Under Cover Operations - Part 2
This morning, December 11, thick fog arrived along with a rising tide, reducing visibility considerably. With some electronic tweeking to digital images, there is a record of one nearly anonymous arrival.
USS Beloit arrived in the early morning and tied up at HMC Dockyard, Jetty November Bravo 3. It is the latest delivery from the Fincantieri Marinette Marine Corporation shipyard in Marinette, Wisconsin. Numbered LCS-29, it is the 15th Freedom variant Littoral Combat Ship built at the yard. (Even numbered ships are Independant class variants built by Austal USA in Mobile, AB.)
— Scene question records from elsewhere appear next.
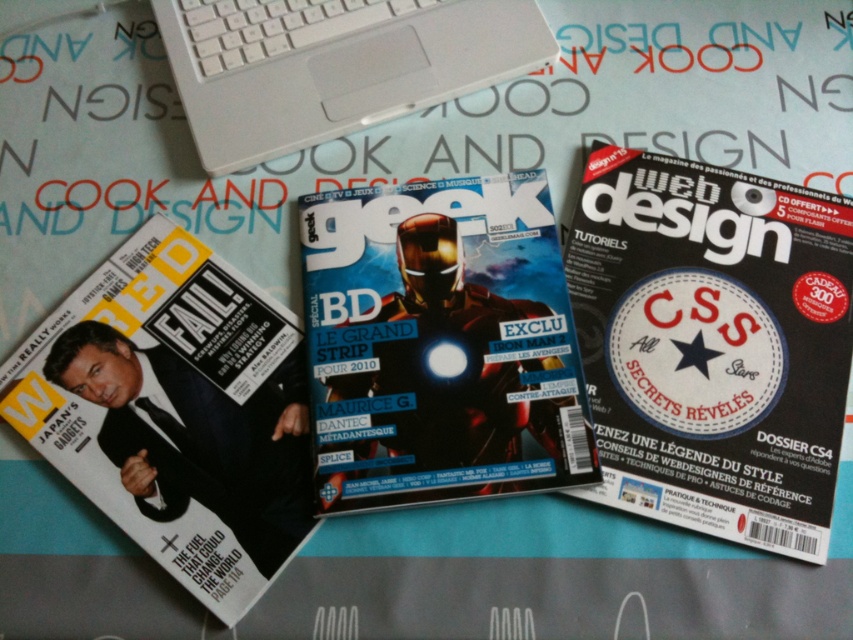
You are a photographer trying to capture both the magazine titled Red Fail and the magazine titled Geek in a single shot. The magazines are positioned at point coordinates point [761,248] and point [38,326] respectively. Considering the depth of field, which magazine should you focus on to ensure both are in focus?

You should focus on the magazine at point [38,326] because it is closer to the viewer than the magazine at point [761,248], ensuring both are within the depth of field.

You are organizing a display and need to place both the metallic silver magazine at center and the matte black magazine at lower left side by side. Which magazine should you place first if you want the wider one to be on the left?

The matte black magazine at lower left is wider than the metallic silver magazine at center. To have the wider one on the left, place the matte black magazine at lower left first.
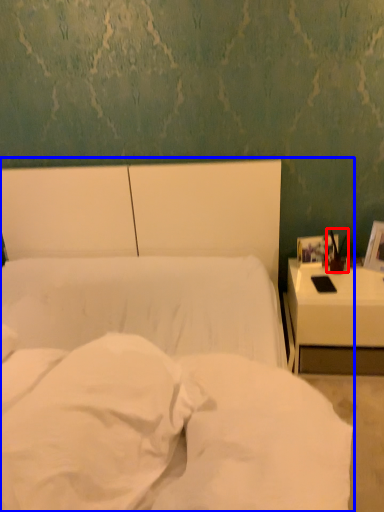
Question: Among these objects, which one is farthest to the camera, bedside lamp (highlighted by a red box) or bed (highlighted by a blue box)?

Choices:
 (A) bedside lamp
 (B) bed

Answer: (A)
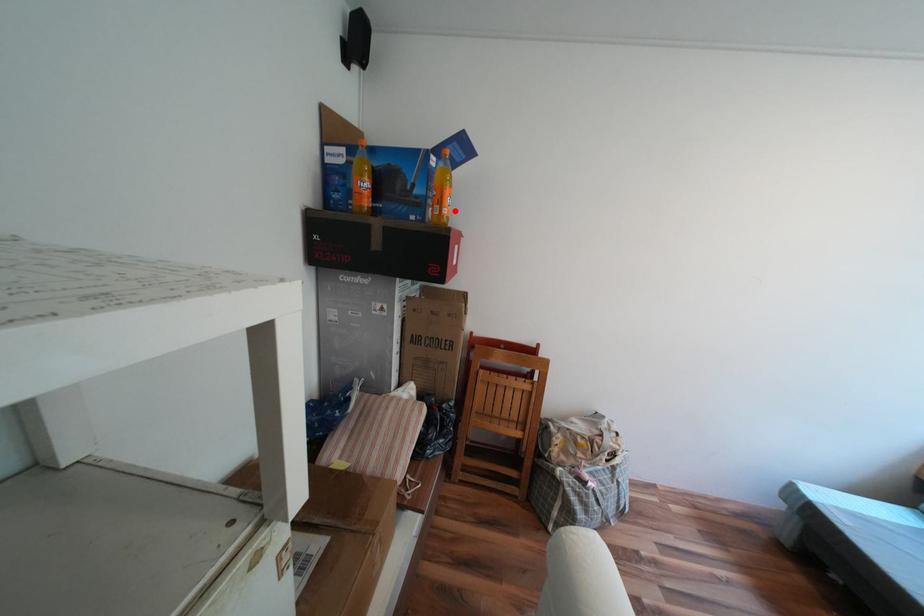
USS Beloit was commissioned November 23 in Milwaukee and was soon underway for its home base in Florida, exiting the St.Lawrence Seaway, with tug escorts, December 4. After a stop over in Quebec City it sailed directly to Halifax.
The State of Michigan, and to a lesser degreeWisonsin, has many place names connected to historic French (Canadian) explorers and settlers. Nevertheless the pronunciation of the names remains decidedly non-French. The State's largest city, Detroit (pronounced Dee-Troyt - or, perversely Dee-Troy-It, by some Canadians) is just one of many places with mispronounced French names.
Beloit (Bell- Oyt), although it is in Wisconsin, is a variant and rhymes with the way Detroit is pronounced but is not a French name at all but is "made up" to sound like Detroit. It is well known however as the home of Fairbanks Morse, long time builders of diesel engines, including the ones on this ship, but which carry the Colt-Pielstick brand name, as a subisdiary of Fairbanks Morse Defense.